Fuga dei capitali e debito pubblico a rischio. Astenendoci un attimo dall’agone politico, si può considerare motivata la preoccupazione di Sergio Mattarella. Certamente, si può deprecare la costante presenza della finanza nelle vita politica di un Paese, ma tale è, soprattutto quando si Governa in deficit. Inoltre, porre all’economia un Ministro con idee non sottoposte al giudizio/volontà popolare avrebbe potuto creare dubbi di legittimità (Né il M5S né la Lega nelle loro campagne elettorali hanno sostenuto la necessità di uscire dall’euro; (qui l’ormai famoso scambio di battute durante “Otto e Mezzo” tra Lilli Gruber e Laura Castelli, M5S).

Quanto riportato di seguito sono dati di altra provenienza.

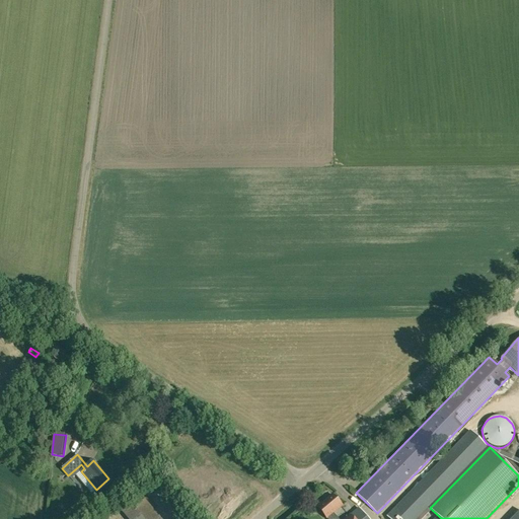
[(120,510),(127,518),(160,518),(140,494),(120,510)]
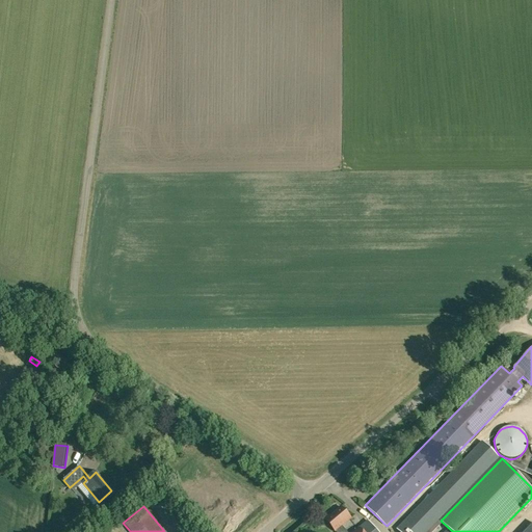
[(377,531),(368,521),(353,531),(346,531),(342,527),(350,520),(340,507),(326,519),(337,531),(377,531)]
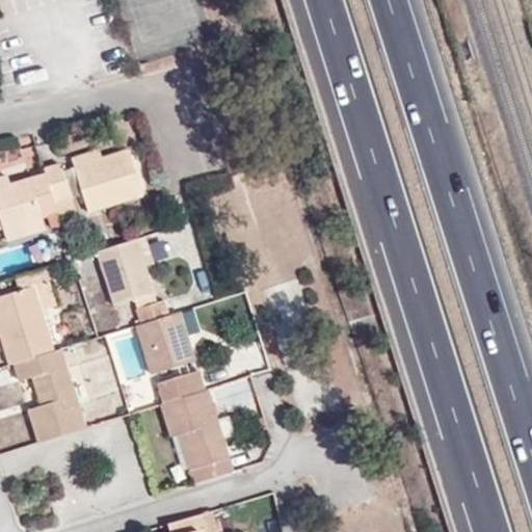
[(99,150),(72,157),(75,166),(102,159),(99,150)]
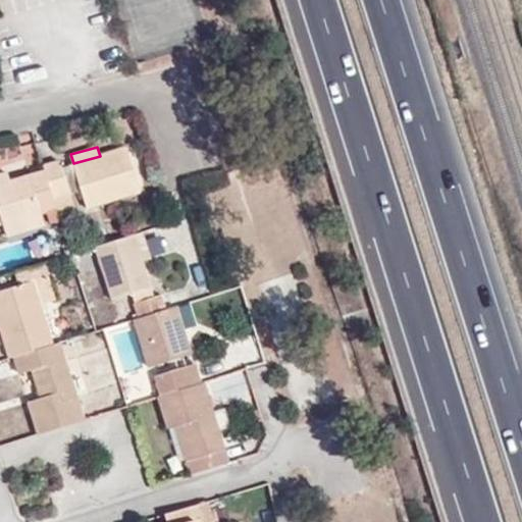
[(126,147),(100,156),(73,163),(87,207),(140,191),(126,147)]
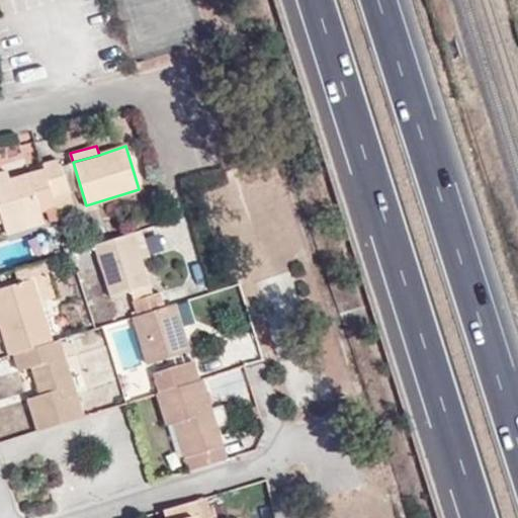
[(73,203),(57,159),(42,164),(45,170),(55,203),(57,208),(73,203)]
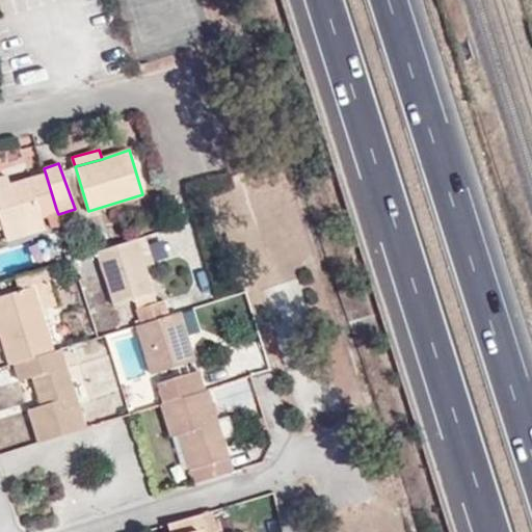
[(41,214),(56,209),(46,175),(10,185),(1,188),(0,186),(0,227),(2,227),(41,214)]
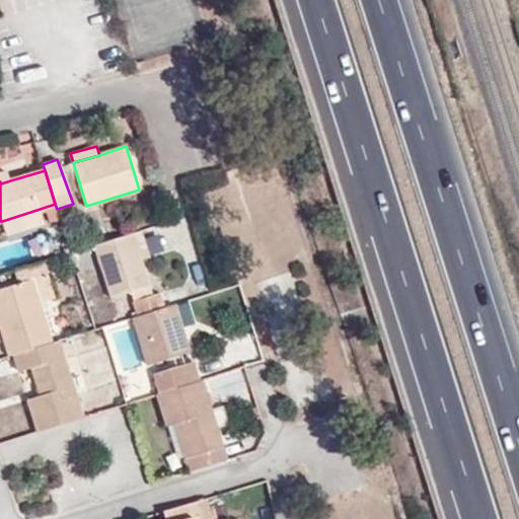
[(10,180),(7,172),(0,174),(0,181),(1,183),(10,180)]
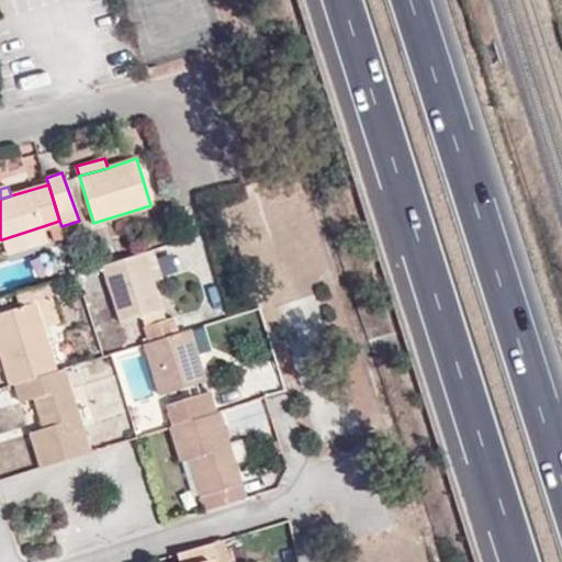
[(7,255),(47,242),(43,226),(2,239),(7,255)]
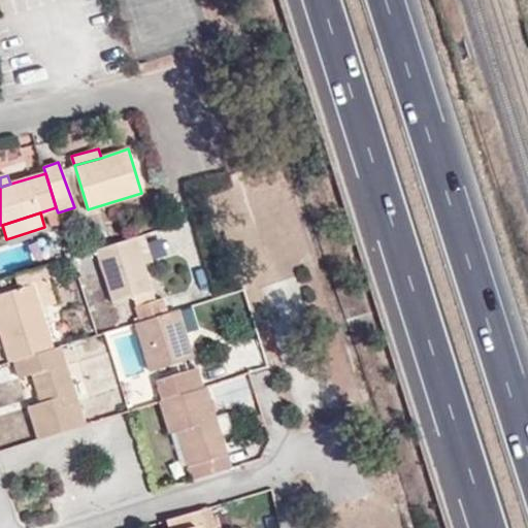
[(142,264),(152,261),(143,234),(134,237),(142,264)]
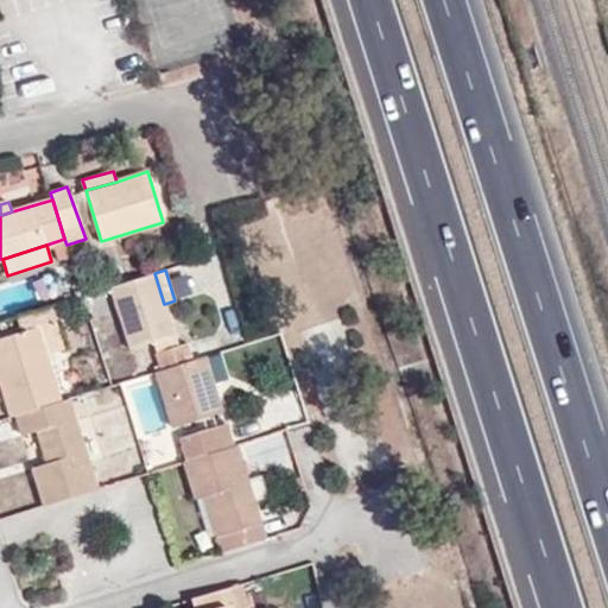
[(164,304),(154,273),(109,287),(130,347),(151,340),(172,331),(164,304)]
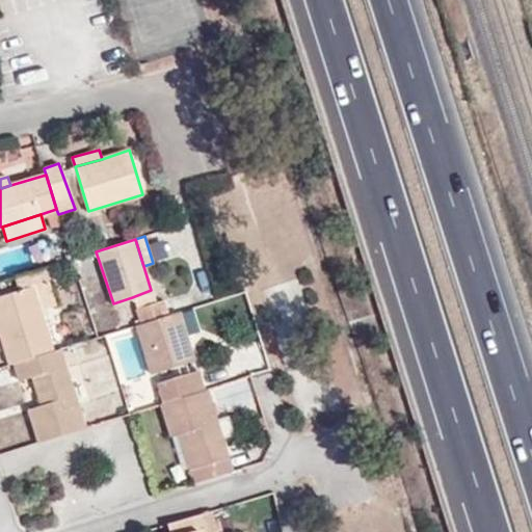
[(69,347),(45,267),(16,276),(19,290),(31,286),(53,352),(60,349),(69,347)]
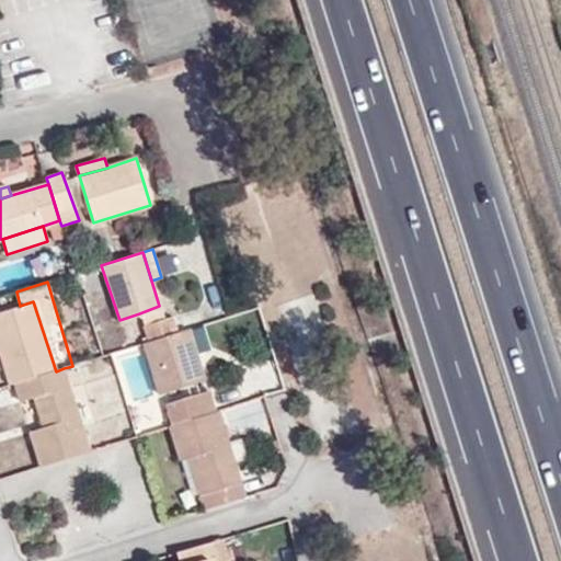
[(0,352),(11,385),(15,384),(56,371),(33,301),(20,306),(0,311),(0,352)]
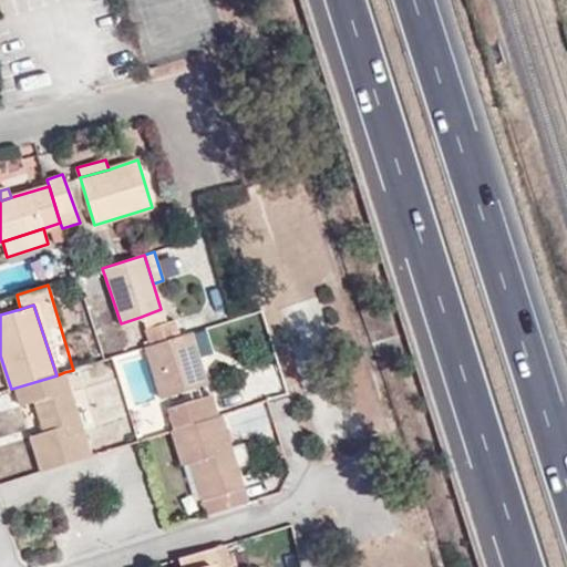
[(165,323),(161,309),(141,317),(145,331),(165,323)]
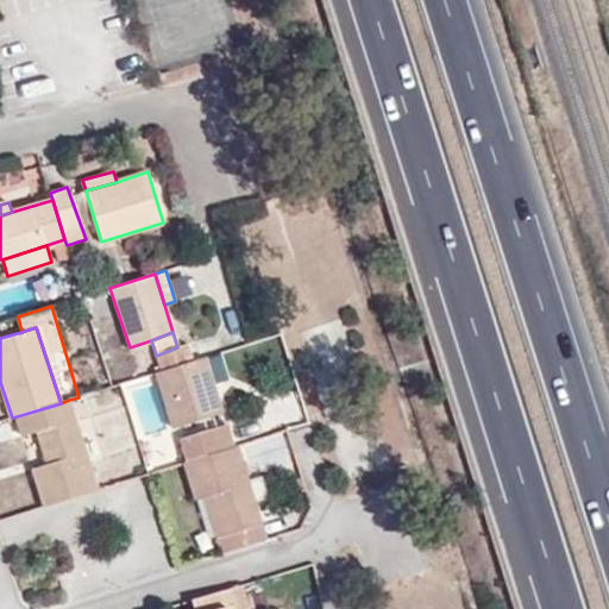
[(188,344),(177,347),(156,356),(161,371),(193,362),(188,344)]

A conferma della volontà del Colle di dar vita ad un Esecutivo politico – a microfoni spenti è stato comunicato che l’alternativa proposta era Giancarlo Giorgetti, braccio destro di Matteo Salvini dal temperamento per nulla accomodante nei confronti dell’Europa. Proprio il leader leghista, però, ha opposto un fermo “no”. Immediati i sospetti della base pentastellata: può Matteo Salvini aver ordito un piano contro il M5S al fine di non far partire il Governo? E Silvio Berlusconi? Mai pubblicamente rotta la coalizione di centrodestra e, secondo gli ultimi sondaggi e recenti elezioni regionali, la popolarità della Lega è in ascesa, ma senza la stampella azzurra la maggioranza è lontana.
Le reazioni al discorso al discorso di Mattarella delineano un’aspra rottura istituzionale: Luigi Di Maio e Giorgia Meloni hanno invocato la messa in stato d’accusa del presidente della Repubblica – fortunatamente rientrata ormai – ricorrendo all’art. 90 Cost, le cui conseguenza sarebbero gravissime nonché un unicum nella storia repubblicana. Tuttavia, come scritto in un pubblica lettera sottoscritta dai migliori costituzionalisti (qui il testo), non sussistono i presupposti per avviare la procedura.
Perché appellarsi? È, chiaramente, iniziata la campagna elettorale.